I had seen a nice place from the boat, I found it and sat down in what looked like a very comfortable chair. Sadly it was too comfortable and the staff didn't seem to care to get me to buy anything. So I left before I really fell asleep.

I walked from the Eiffel Tower and took the metro at the Musee D'Orsay station. Getting off at the St Michel-Notre Dame station and had a Croque Madame,  which is just a Croque Monsieur with a fried egg. It was huge but I got to sit at a cafe and just chill. I had been eyeing Le Lutèce since I walk pass it every time I have to go to the metro. Finally got to sit down in it.

After I ate, I decided that I would go find a salons and get my hair cut. After all, I had seen several as I wandered around previously, but like all things. You see them when you don't want them, then when you want them, you can't find it!
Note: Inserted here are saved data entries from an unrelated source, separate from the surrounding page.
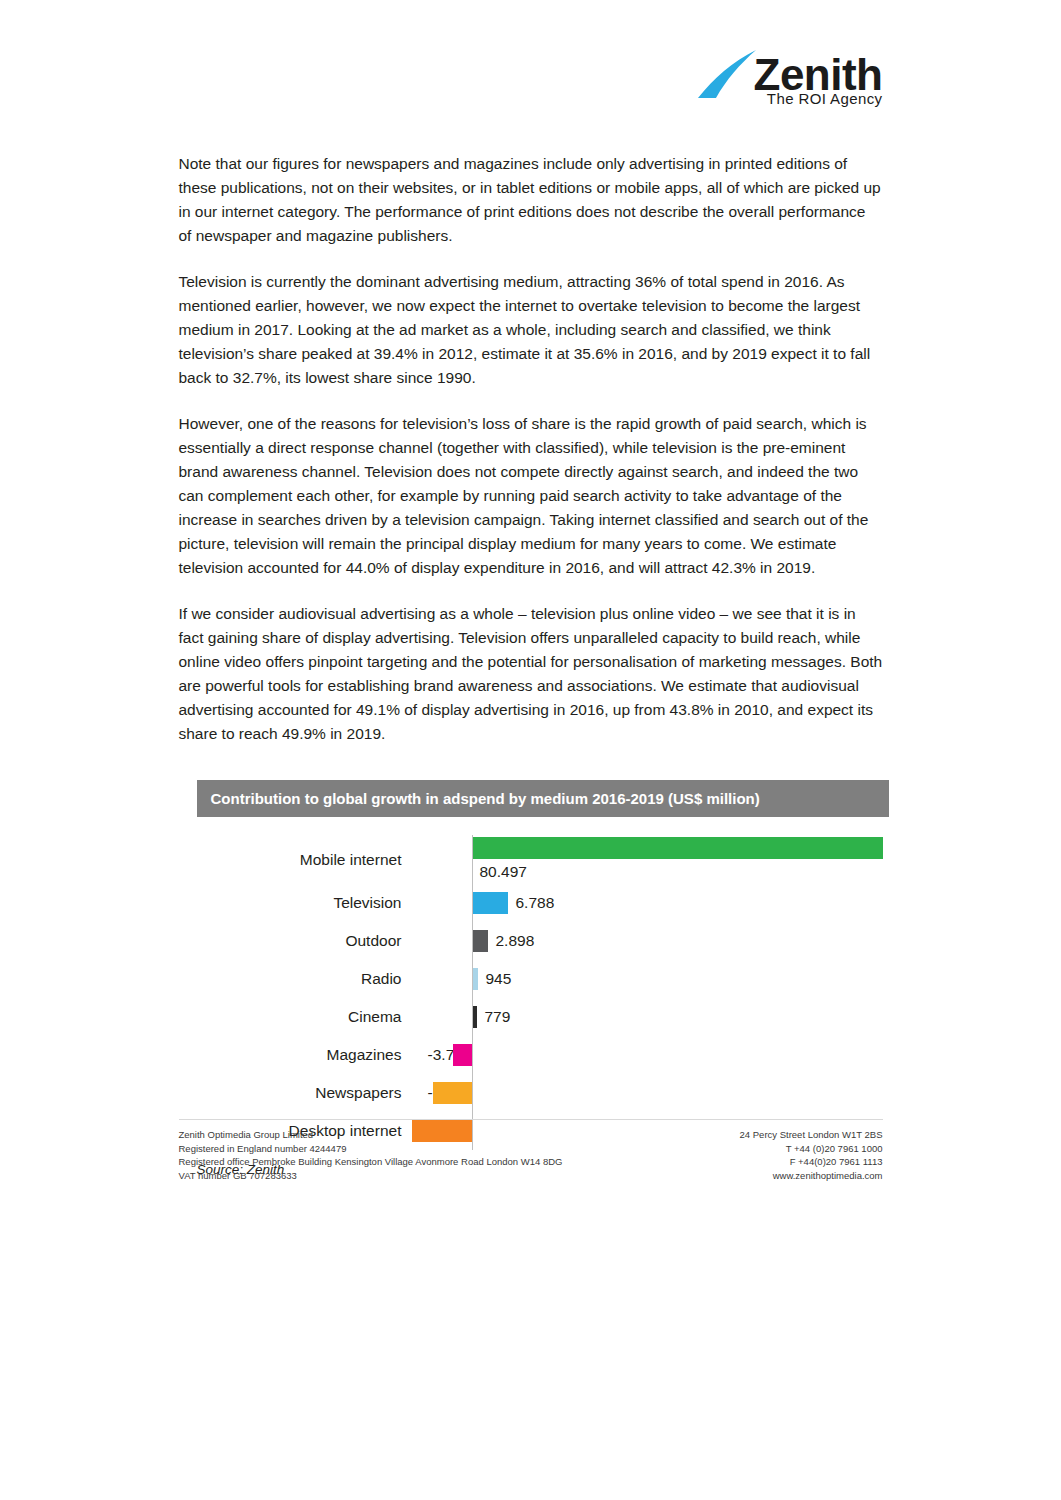Zenith
The ROI Agency
Note that our figures for newspapers and magazines include only advertising in printed editions of these publications, not on their websites, or in tablet editions or mobile apps, all of which are picked up in our internet category. The performance of print editions does not describe the overall performance of newspaper and magazine publishers.
Television is currently the dominant advertising medium, attracting 36% of total spend in 2016. As mentioned earlier, however, we now expect the internet to overtake television to become the largest medium in 2017. Looking at the ad market as a whole, including search and classified, we think television’s share peaked at 39.4% in 2012, estimate it at 35.6% in 2016, and by 2019 expect it to fall back to 32.7%, its lowest share since 1990.
However, one of the reasons for television’s loss of share is the rapid growth of paid search, which is essentially a direct response channel (together with classified), while television is the pre-eminent brand awareness channel. Television does not compete directly against search, and indeed the two can complement each other, for example by running paid search activity to take advantage of the increase in searches driven by a television campaign. Taking internet classified and search out of the picture, television will remain the principal display medium for many years to come. We estimate television accounted for 44.0% of display expenditure in 2016, and will attract 42.3% in 2019.
If we consider audiovisual advertising as a whole – television plus online video – we see that it is in fact gaining share of display advertising. Television offers unparalleled capacity to build reach, while online video offers pinpoint targeting and the potential for personalisation of marketing messages. Both are powerful tools for establishing brand awareness and associations. We estimate that audiovisual advertising accounted for 49.1% of display advertising in 2016, up from 43.8% in 2010, and expect its share to reach 49.9% in 2019.
Contribution to global growth in adspend by medium 2016-2019 (US$ million)
| Mobile internet | | 80.497 |
| Television | | 6.788 |
| Outdoor | | 2.898 |
| Radio | | 945 |
| Cinema | | 779 |
| Magazines | -3.732 | |
| Newspapers | -7.663 | |
| Desktop internet | -11.878 | |
Source: Zenith
Zenith Optimedia Group Limited
Registered in England number 4244479
Registered office Pembroke Building Kensington Village Avonmore Road London W14 8DG
VAT number GB 707283633
24 Percy Street London W1T 2BS
T +44 (0)20 7961 1000
F +44(0)20 7961 1113
www.zenithoptimedia.com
I walked around die a solid hour, taking the odd turns into the smaller streets because if they are in the main streets, they would be expensive. When I finally found one, I just walked in, literally almost crawling because I was so overheated by my walking and horribly dehydrated.
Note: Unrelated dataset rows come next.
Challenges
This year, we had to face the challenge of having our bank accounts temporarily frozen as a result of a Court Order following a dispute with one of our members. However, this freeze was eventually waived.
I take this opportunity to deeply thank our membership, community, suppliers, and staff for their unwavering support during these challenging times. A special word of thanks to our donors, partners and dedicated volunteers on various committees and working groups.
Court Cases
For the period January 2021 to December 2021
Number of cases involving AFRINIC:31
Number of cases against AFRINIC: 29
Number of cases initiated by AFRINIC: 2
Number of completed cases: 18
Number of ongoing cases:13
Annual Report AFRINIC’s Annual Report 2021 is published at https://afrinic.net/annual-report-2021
So I didn't ask how much, I just said "cut". But no one spoke English! The owner was sweet, he said "You are in France." He said it warmly, and when I used google translate to tell them just how I wanted my hair cut, he read it and said "Bravo!"

I don't go to salons in Chicago, because when I have, I'm made to feel that I don't belong. I'm very nonchalant about my appearance, as long as my clothes are clean, what else matters? But there is a definite "mean girls" vibe at some salons, so I don't go.
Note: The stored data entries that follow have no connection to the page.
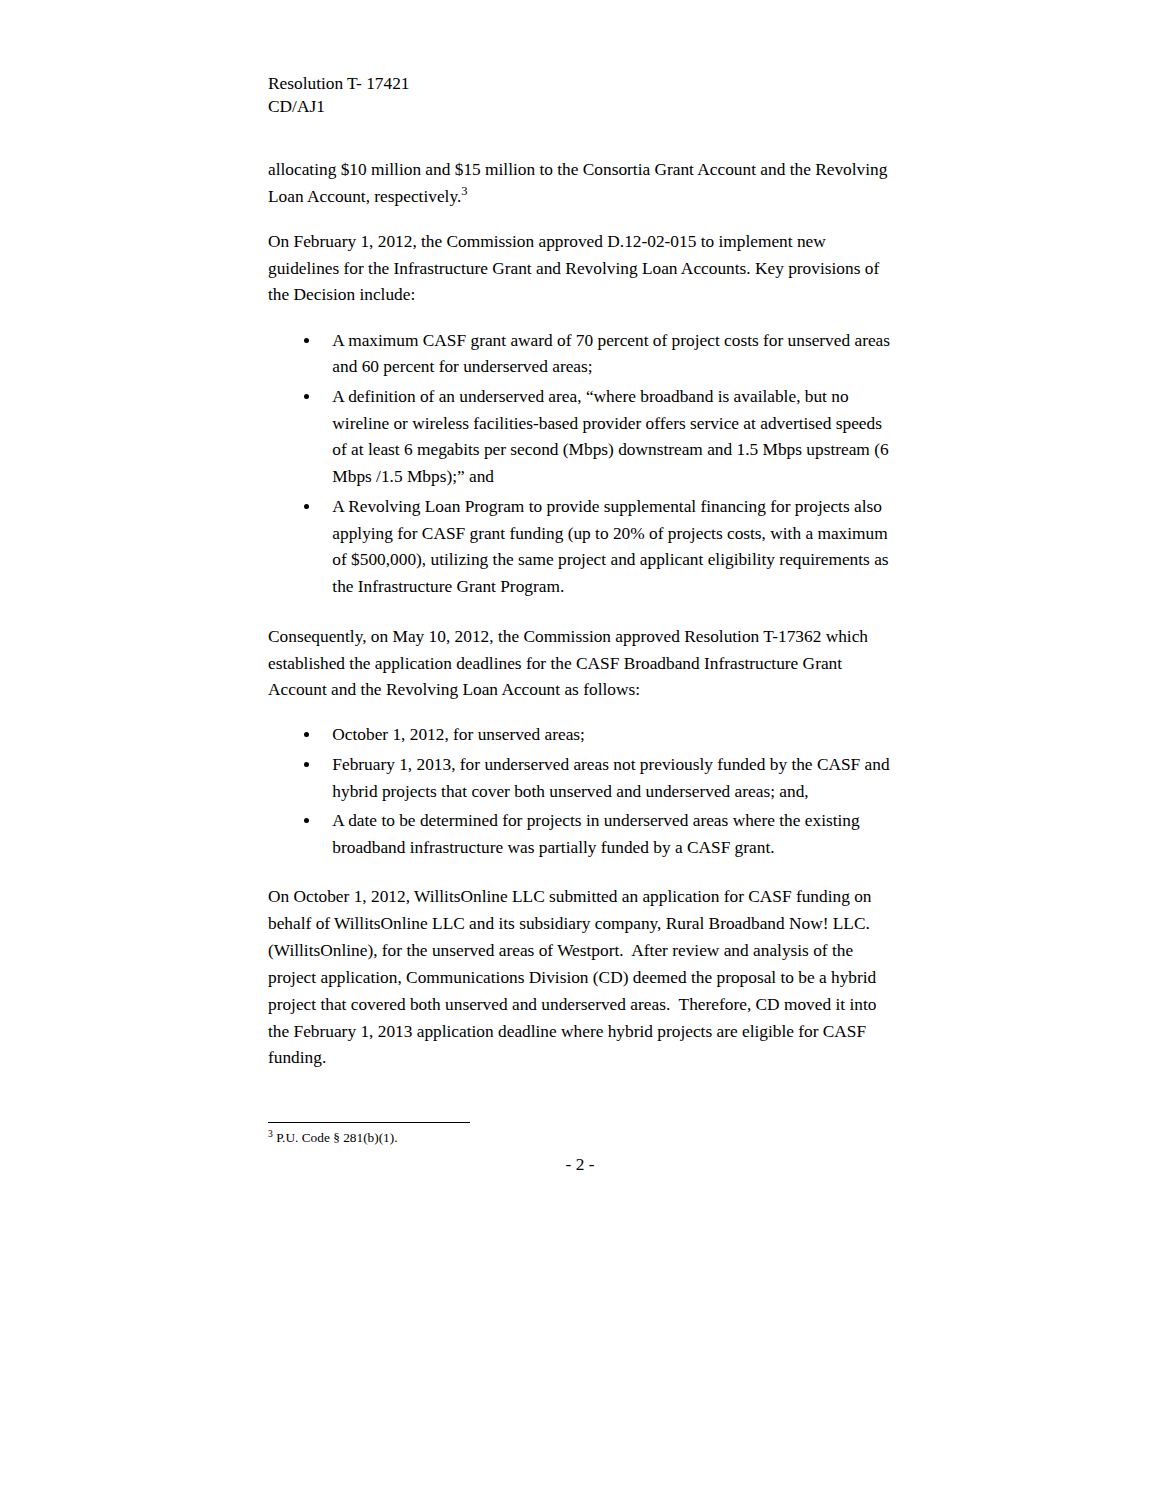Resolution T- 17421
CD/AJ1
allocating $10 million and $15 million to the Consortia Grant Account and the Revolving Loan Account, respectively.3
On February 1, 2012, the Commission approved D.12-02-015 to implement new guidelines for the Infrastructure Grant and Revolving Loan Accounts. Key provisions of the Decision include:
A maximum CASF grant award of 70 percent of project costs for unserved areas and 60 percent for underserved areas;
A definition of an underserved area, “where broadband is available, but no wireline or wireless facilities-based provider offers service at advertised speeds of at least 6 megabits per second (Mbps) downstream and 1.5 Mbps upstream (6 Mbps /1.5 Mbps);” and
A Revolving Loan Program to provide supplemental financing for projects also applying for CASF grant funding (up to 20% of projects costs, with a maximum of $500,000), utilizing the same project and applicant eligibility requirements as the Infrastructure Grant Program.
Consequently, on May 10, 2012, the Commission approved Resolution T-17362 which established the application deadlines for the CASF Broadband Infrastructure Grant Account and the Revolving Loan Account as follows:
October 1, 2012, for unserved areas;
February 1, 2013, for underserved areas not previously funded by the CASF and hybrid projects that cover both unserved and underserved areas; and,
A date to be determined for projects in underserved areas where the existing broadband infrastructure was partially funded by a CASF grant.
On October 1, 2012, WillitsOnline LLC submitted an application for CASF funding on behalf of WillitsOnline LLC and its subsidiary company, Rural Broadband Now! LLC. (WillitsOnline), for the unserved areas of Westport. After review and analysis of the project application, Communications Division (CD) deemed the proposal to be a hybrid project that covered both unserved and underserved areas. Therefore, CD moved it into the February 1, 2013 application deadline where hybrid projects are eligible for CASF funding.
3 P.U. Code § 281(b)(1).
- 2 -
But over 6,000 miles away, in a country who's language I don't speak, in a city with a reputation for arrogance, I was warmly greeted and treated like a princess! I have never enjoyed a shampoo so much!

I walked out feeling light and carefree, my hair wasn't that long, but it felt like a weight was taken from me.

It was my last full day in Paris so I was little bit down. Before I came, I had predicted that I might have a hard time leaving Spain, it's by the Mediterranean, it's hot, and my ancestors came from there. But as easier as it was for me to speak the language, I like Barcelona but Madrid left a bad taste.

But I had heard the reputation of Parisiens to be arrogant and unkind to foreigners especially Americans. But it wasn't as bad as everyone said. Maybe I'm just so dense I don't get it when people are rude to me. But the laundry lady was the only one who was cranky to me. Everyone else who I've talked to have been very nice, friendly and helpful. 

I did not expect it because I just did all the touristy things and Paris is a place best enjoyed with people. The cafes are much more fun with others, the exploring of the different neighborhoods, is best when you have someone to talk to.

Paris is definitely for lovers so I didn't do those things, didn't have the lovely dinners nor did I even see the Moulin Rouge, I really didn't want any to be out by myself after dark.

But a part of me also feels like, it's ok, because I will be back. Paris wasn't sizzling even though it is summer, but it's been beautiful weather, bright blue skies, not a cloud in the sky. I don't have an AC in my apartment but then I sleep with the window open and enjoy the night air. 

I'm glad to have the opportunity to visit Paris in the summer.